--- REQUEST A ---
From the post on peer pressure below, list each example of social influence that it quotes from the book Nudge.
--- REQUEST B ---
Continue the post on peer pressure below from its final sentence, keeping to its voice and subject.

Peer Pressure Ain't Just For Kids

June 19, 2023

Peer pressure was a buzzword when I was a young buck.

The lesson was: don’t give into peers that would pressure you to do bad things.

You may get made fun of. You may not fit in. But don’t give into social conformity if it takes you in the wrong direction.

This is not just a problem for kids and teenagers.

Adults give in to peer pressure all the time.

In their book Nudge: Improving Decisions About Health, Wealth, and Happiness, the authors give several examples of social influence:

Obesity is contagious. If your best friends get fat, your risk of gaining weight goes up.

Broadcasters mimic one another, producing otherwise inexplicable fads in programming. (Think reality television, American Idol and its siblings, game shows that come and go, the rise and fall and rise of science fiction, and so forth)…

Federal judges on three-judge panels are affected by the votes of their colleagues. The typical Republican appointee shows pretty liberal voting patterns when sitting with two Democratic appointees, and the typical Democratic appointee shows pretty conservative voting patterns when sitting with two Republican appointees. Both sets of appointees show far more moderate voting patterns when they are sitting with at least one judge appointed by a president of the opposing political party.1

This kind of thing happens in the stock market consistently.

--- PROVIDED RECORDS ---
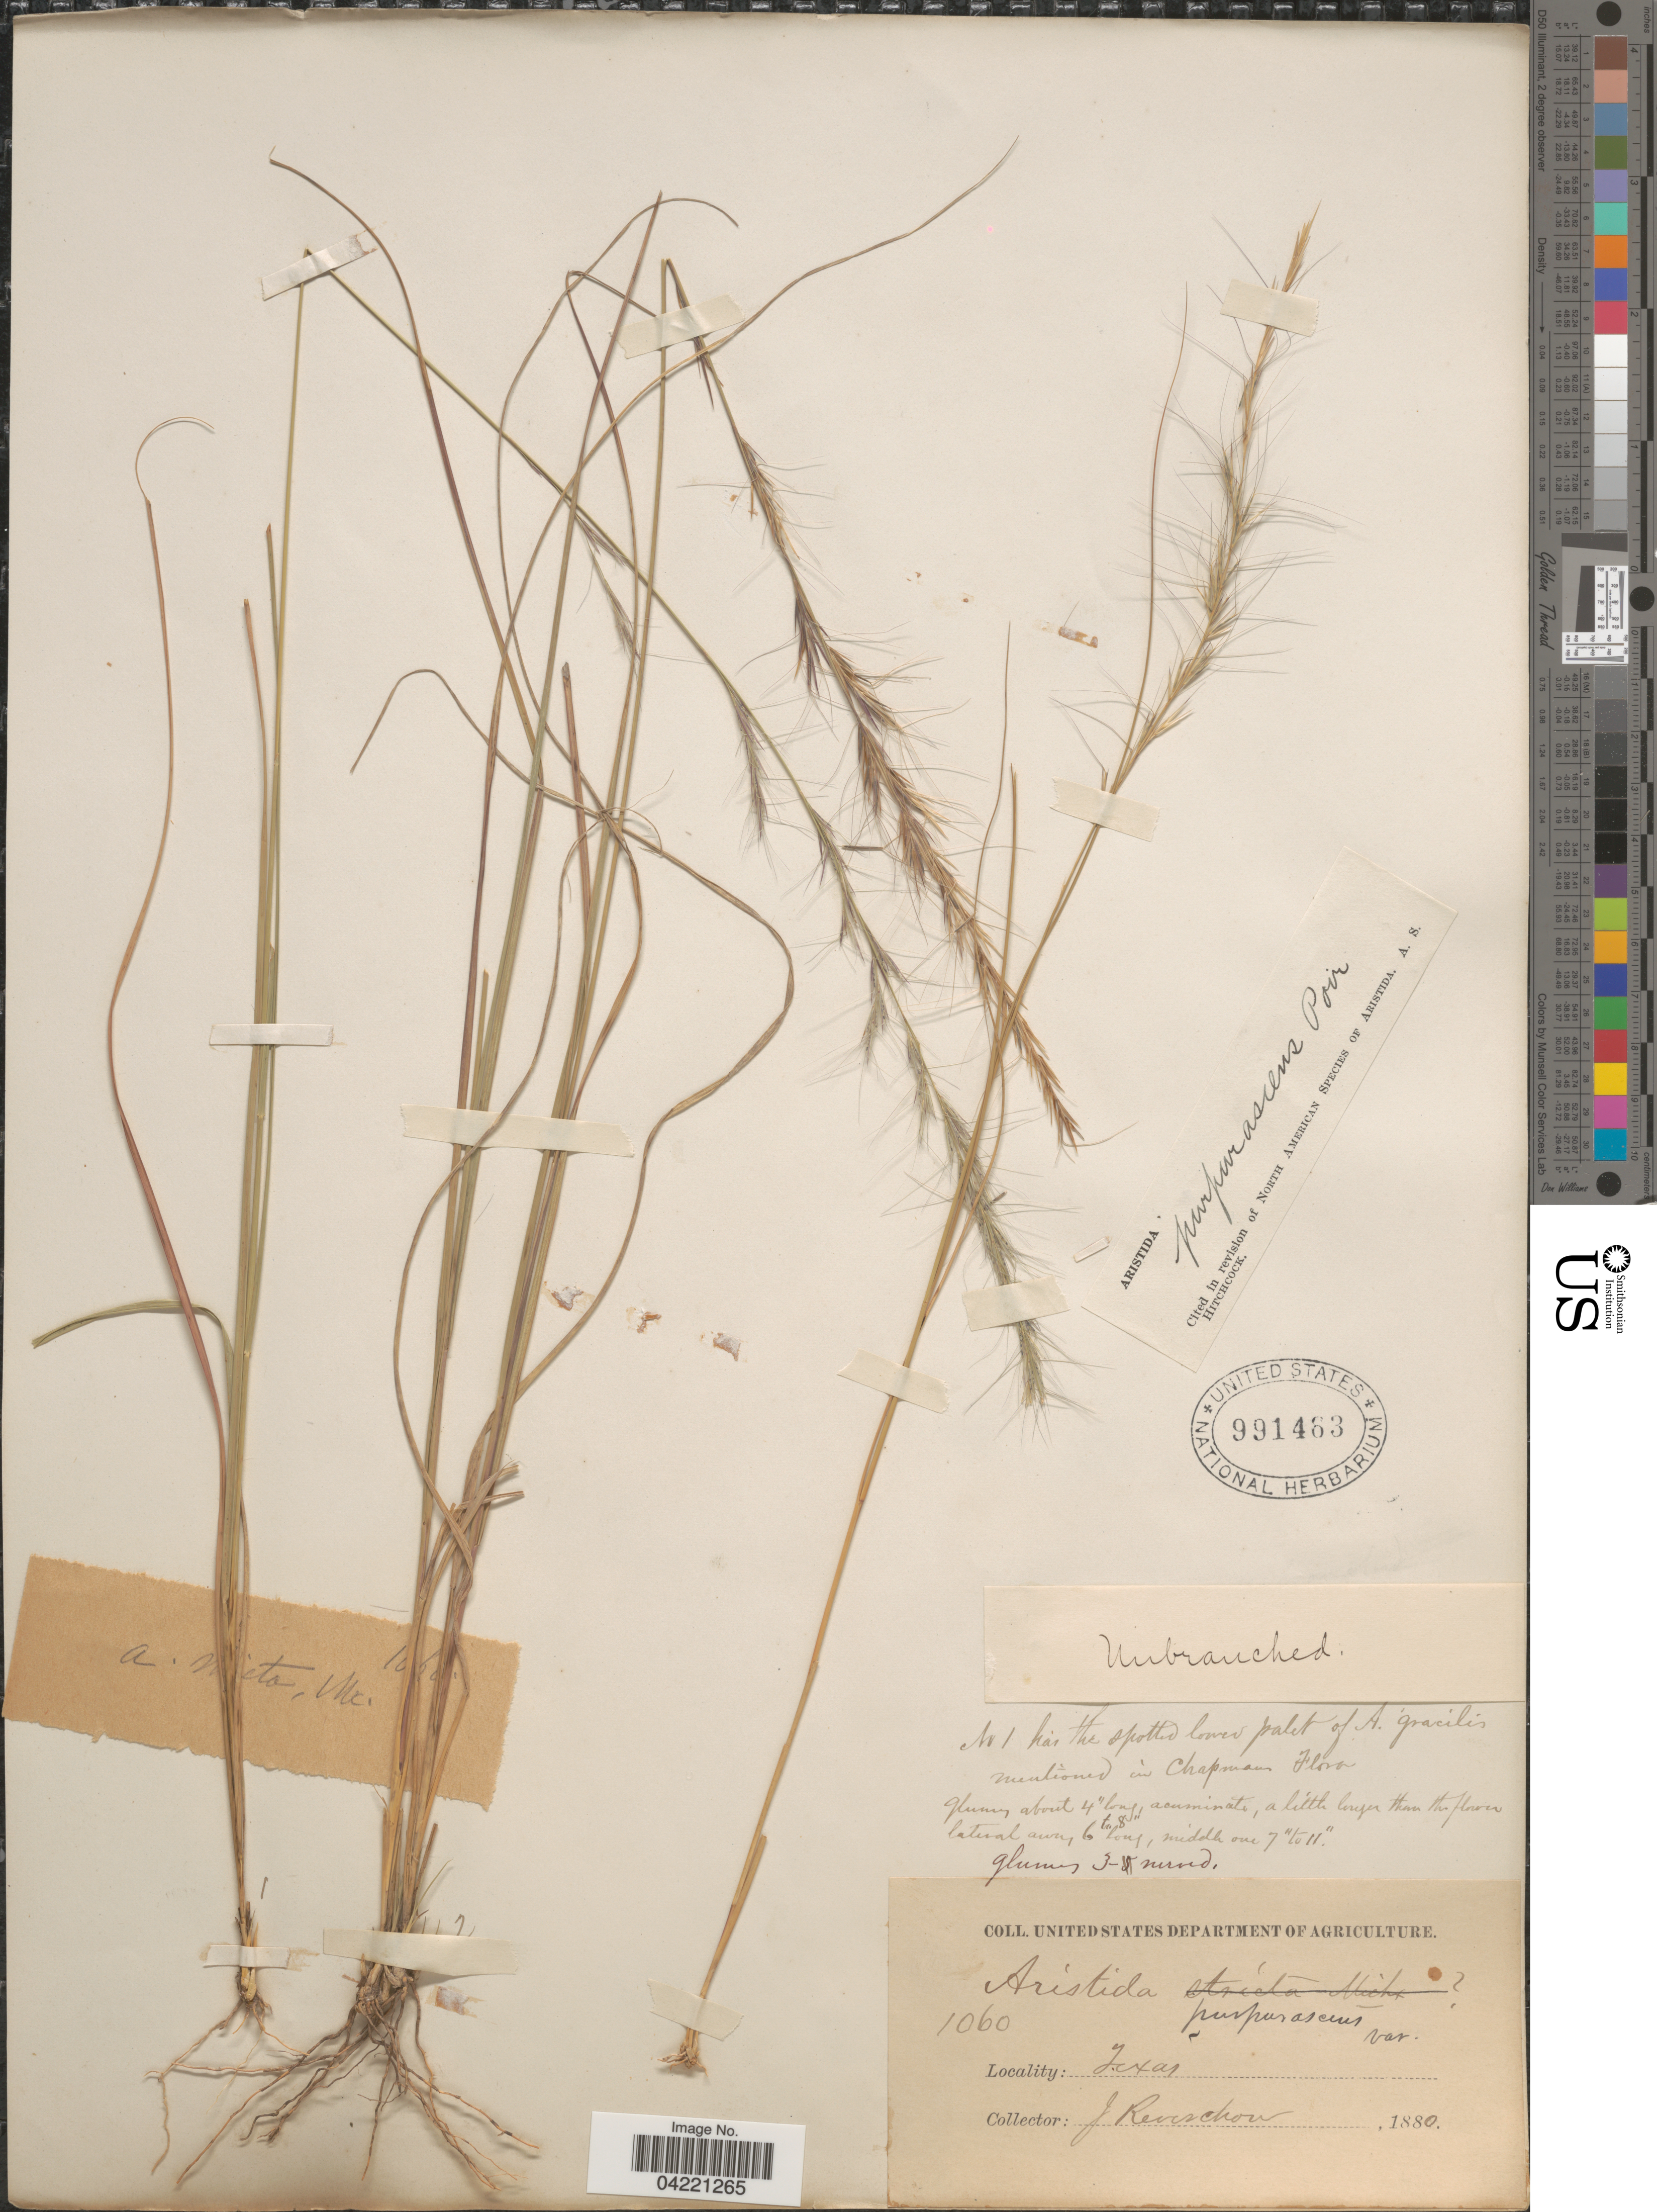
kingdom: Plantae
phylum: Tracheophyta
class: Liliopsida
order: Poales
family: Poaceae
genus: Aristida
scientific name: Aristida purpurascens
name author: Poir.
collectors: J. Reverchon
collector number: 1060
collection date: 1880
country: United States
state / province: Texas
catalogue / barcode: US 991463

--- EXERCISE ANSWER A ---
- Obesity is contagious: if your best friends get fat, your own risk of gaining weight goes up.
- Broadcasters mimic one another, which produces otherwise inexplicable fads in programming.
- Federal judges on three-judge panels are affected by the votes of their colleagues.

--- EXERCISE ANSWER B ---
When everyone is buying, it’s easier to buy.

When everyone is selling, it’s easier to sell.

As the authors say, “The bottom line is that Humans are easily nudged by other Humans.”2

So, who is nudging you?

  • What family members or friends do you hang out with most?
  • What are your media sources?
  • What does your social networking feed look like?

Make a list of each.

Now ask the following questions to determine what each one is nudging you towards: 

  • Are they making you want to keep-up-with-the-Joneses?
  • Are they giving you a positive or negative view of the world?
  • Do they make you more hopeful and wiser or more cynical and foolish?
  • Do they have a growth mindset or an I-got-it-all-figured-out mindset?
  • How do your peers and social influences pressure you to act in certain ways about money and investing?
  • Has that been helping you or hurting you?

If it’s helping you, continue in those media spaces and friendships.

If it’s hurting you, make some changes today.

  • Cut the cord.
  • Delete the app.
  • Join a new club.
  • Make a new friend.
  • Reach out to an old friend.
  • Read a book or listen to a podcast that you wouldn’t normally consume.

What and who we surround ourselves with shapes us financially and personally.



  1. Richard H. Thaler & Cass R. Sunstein, p. 55.
  2. Ibid.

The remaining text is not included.